His motto went, "determination leads to domination."
I've also seen him on Jenny Jones, cutting records with his nose while hand-standing.
Wow man, I forgot about that guy. I used to buy records at a store on Long Island, I think this guy sent his videos there as promos or something to try and get them to sell them (this was when turntablism was big). We'd sit there watching this dude act the fool and just laugh.
I remember two things in particular, one where he was hanging by his legs from a basketball hoop and cutting on two decks, and another where he called out Roc Raida for a battle and got up in his face like it was two boxers staring each other down a a pre-fight press conference. Raida had this look on his face like "what the fuck am I doing here with this cornball" and apparently blew off the "battle", leading this kid to declare himself some type of king. Shit was hysterical.

▶ _Data to examine_
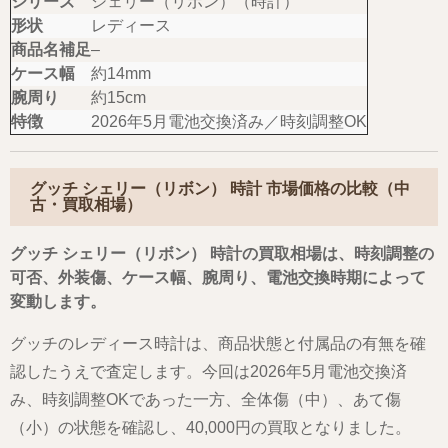
シリーズ
シェリー（リボン）（時計）
形状
レディース
商品名補足
–
ケース幅
約14mm
腕周り
約15cm
特徴
2026年5月電池交換済み／時刻調整OK
グッチ シェリー（リボン） 時計 市場価格の比較（中
古・買取相場）
グッチ シェリー（リボン） 時計の買取相場は、時刻調整の
可否、外装傷、ケース幅、腕周り、電池交換時期によって
変動します。
グッチのレディース時計は、商品状態と付属品の有無を確
認したうえで査定します。今回は2026年5月電池交換済
み、時刻調整OKであった一方、全体傷（中）、あて傷
（小）の状態を確認し、40,000円の買取となりました。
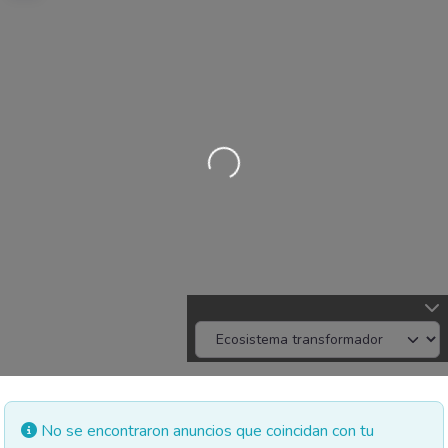
Cargando…
No se encontraron anuncios que coincidan con tu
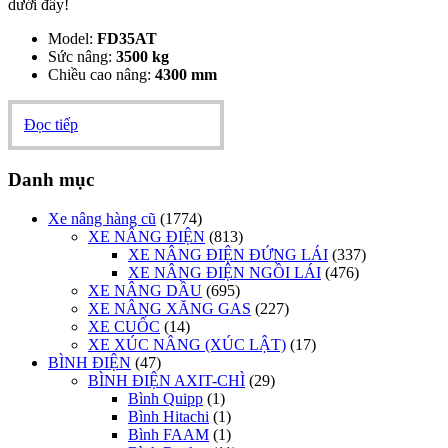
dưới đây!
Model:
FD35AT
Sức nâng:
3500 kg
Chiều cao nâng:
4300 mm
Đọc tiếp
Danh mục
Xe nâng hàng cũ
(1774)
XE NÂNG ĐIỆN
(813)
XE NÂNG ĐIỆN ĐỨNG LÁI
(337)
XE NÂNG ĐIỆN NGỒI LÁI
(476)
XE NÂNG DẦU
(695)
XE NÂNG XĂNG GAS
(227)
XE CUỐC
(14)
XE XÚC NÂNG (XÚC LẬT)
(17)
BÌNH ĐIỆN
(47)
BÌNH ĐIỆN AXIT-CHÌ
(29)
Bình Quipp
(1)
Bình Hitachi
(1)
Bình FAAM
(1)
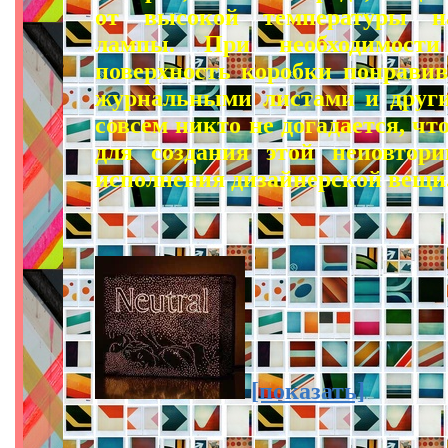
от высокой температуры на
лампы. При необходимост
поверхность коробки понрави
журнальными листами и други
совсем никто не догадается, чт
для создания этой неповтор
исполнения дизайнерской вещи
[показать]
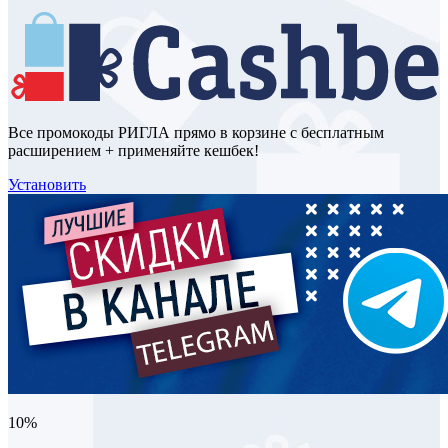
Все промокоды РИГЛА прямо в корзине с бесплатным
расширением + применяйте кешбек!
Установить
10%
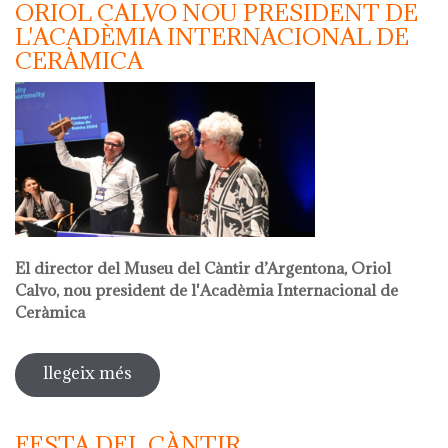
ORIOL CALVO NOU PRESIDENT DE
L'ACADÈMIA INTERNACIONAL DE
CERÀMICA
El director del Museu del Càntir d’Argentona, Oriol
Calvo, nou president de l'Acadèmia Internacional de
Ceràmica
llegeix més
sobre oriol calvo nou president de
l'acadèmia internacional de ceràmica
FESTA DEL CÀNTIR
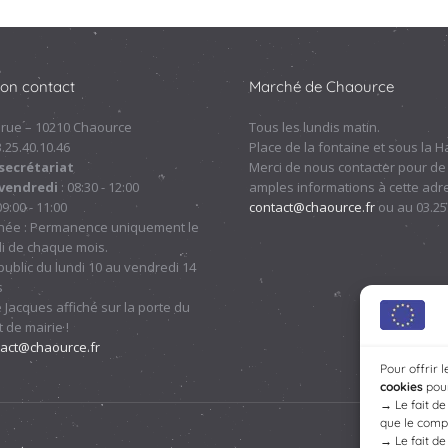
ion contact
Marché de Chaource
 rue – 10210 Chaource
Tous les lundis matin.
.3.25.40.10.46
Place de la fontaine et sous la Ha
secrétariat
Merci de nous contacter pour de
 vendredi
: 08:30 - 12:00
amples informations à cette adre
09:00 - 11:00
contact@chaource.fr
ou au 03.25
nnée : Permanence uniquement le
i de chaque mois.
ublic du lundi 10 au vendredi 14
s
 Jacques affiché sur la porte du
 de mairie !
tact@chaource.fr
Pour offrir 
cookies
pour
→
Le fait d
que le compo
→
Le fait d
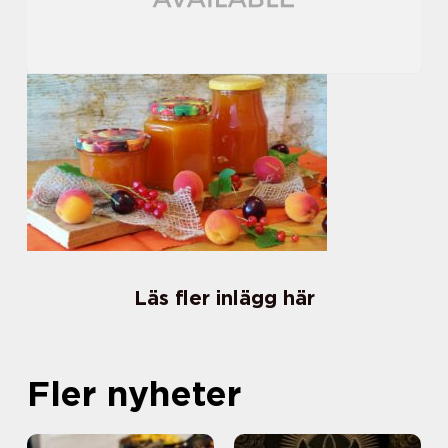
Läs fler inlägg här
Fler nyheter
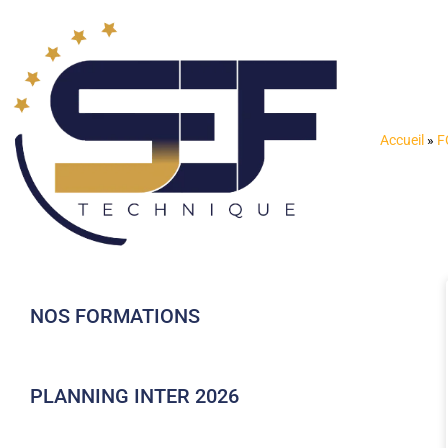
Accueil
»
F
NOS FORMATIONS
PLANNING INTER 2026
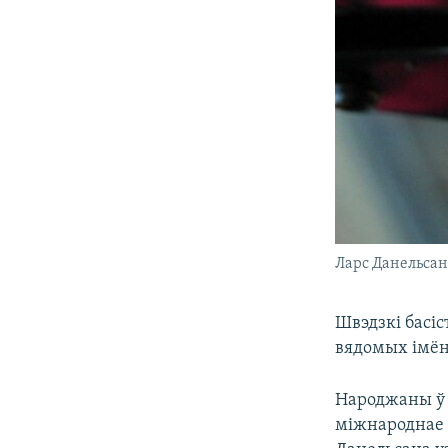
Ларс Данельса
Швэдзкі басіс
вядомых імён
Народжаны ў 1
міжнароднае 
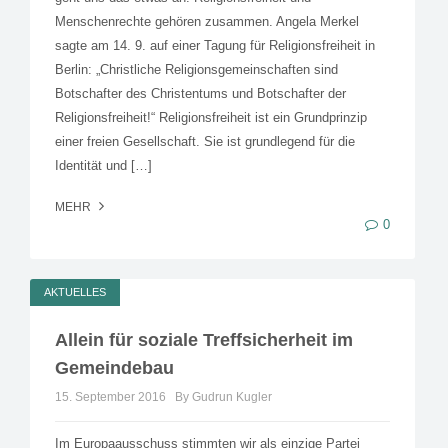
Menschenrechte gehören zusammen. Angela Merkel
sagte am 14. 9. auf einer Tagung für Religionsfreiheit in
Berlin: „Christliche Religionsgemeinschaften sind
Botschafter des Christentums und Botschafter der
Religionsfreiheit!“ Religionsfreiheit ist ein Grundprinzip
einer freien Gesellschaft. Sie ist grundlegend für die
Identität und […]
MEHR
0
AKTUELLES
Allein für soziale Treffsicherheit im
Gemeindebau
15. September 2016
By Gudrun Kugler
Im Europaausschuss stimmten wir als einzige Partei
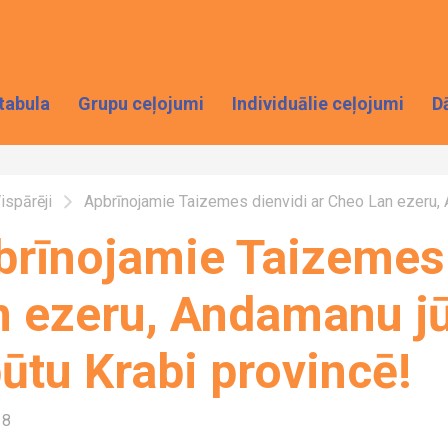
tabula
Grupu ceļojumi
Individuālie ceļojumi
D
ispārēji
Apbrīnojamie Taizemes dienvidi ar Cheo Lan ezeru, 
brīnojamie Taizemes 
n ezeru, Andamanu j
ūtu Krabi provincē!
18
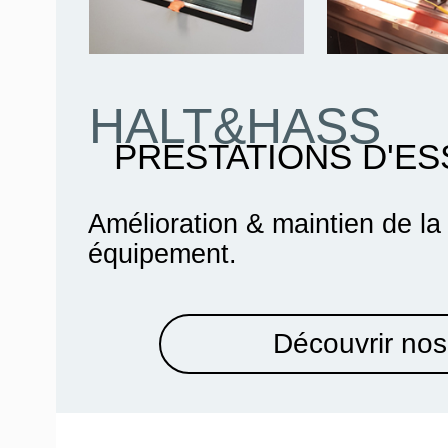
HALT&HASS
PRESTATIONS D'ES
Amélioration & maintien de la
équipement.
Découvrir nos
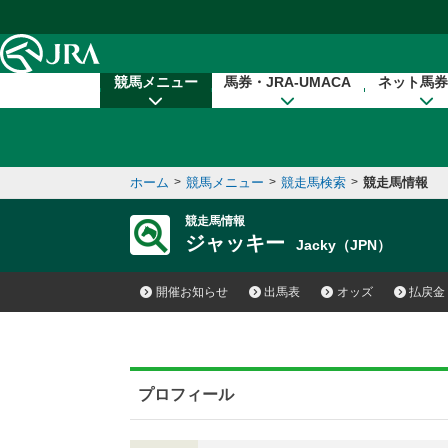
本文へ移動する
競馬メニュー
馬券・JRA-UMACA
ネット馬券
ホーム
>
競馬メニュー
>
競走馬検索
>
競走馬情報
競走馬情報
ジャッキー
Jacky（JPN）
開催お知らせ
出馬表
オッズ
払戻金
プロフィール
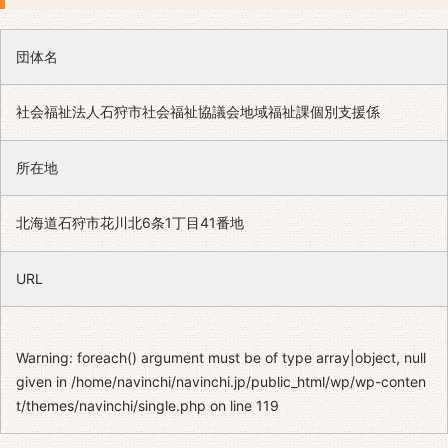
団体名
社会福祉法人石狩市社会福祉協議会地域福祉課個別支援係
所在地
北海道石狩市花川北6条1丁目41番地
URL
Warning
: foreach() argument must be of type array|object, null
given in
/home/navinchi/navinchi.jp/public_html/wp/wp-conten
t/themes/navinchi/single.php
on line
119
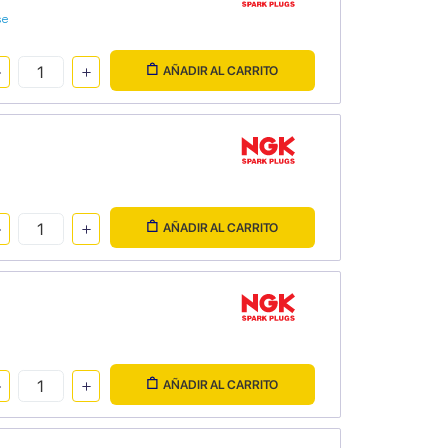
se
AÑADIR AL CARRITO
AÑADIR AL CARRITO
AÑADIR AL CARRITO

▶ _Directive A_
Repeat everything in the turntablist comments from "I've also seen" down to "Shit was hysterical.", word for word.
▶ _Directive B_
Extend the turntablist comments with new text that follows on from their final sentence.

▶ _Written reply A_
I've also seen him on Jenny Jones, cutting records with his nose while hand-standing.
Wow man, I forgot about that guy. I used to buy records at a store on Long Island, I think this guy sent his videos there as promos or something to try and get them to sell them (this was when turntablism was big). We'd sit there watching this dude act the fool and just laugh.
I remember two things in particular, one where he was hanging by his legs from a basketball hoop and cutting on two decks, and another where he called out Roc Raida for a battle and got up in his face like it was two boxers staring each other down a a pre-fight press conference. Raida had this look on his face like "what the fuck am I doing here with this cornball" and apparently blew off the "battle", leading this kid to declare himself some type of king. Shit was hysterical.

▶ _Written reply B_
His videos were always him cutting between two records like a dude on a 20 day meth high, going for some type of landspeed record or something, and always in some dopey "extreme" situation like the basketball hoop example above. Imagine playing ball at a park and some kid puts down turntables in the lane and hangs from his feet to do some juggles? I'd come hard with the Dawkins thunder on that ass.
All that being said, I don't doubt the kid is a millionaire, or at some lower level of comfortable wealth. You'd be surprised what some people can do with a little bit of cash and a hustler mentality.
I'd be curious to see what some Florida heads on here know about him, since that's where he's from.
I'd come hard with the Dawkins thunder on that ass.
MEGA
PAUSE
I'm more curious to know why his house looks like that. I mean seriously, that whole fucking place looks like that one "nice room" in your home that no one is allowed to sit or walk into. He needs to holler at Herm for the interior decorator hook-up, he "knows" a lot of of 'em.
when i had my business, dude came in my store. a little while before this, i got asked to DJ in a local band (politely declined), and next thing you know, the guy who was the leader of the band showed up with DJ Domination. he dropped off the videos and i remember one where he was speeding on top of a parking garage in some souped up import, DJing in a satellite dish, and the aforementioned basketball hoop.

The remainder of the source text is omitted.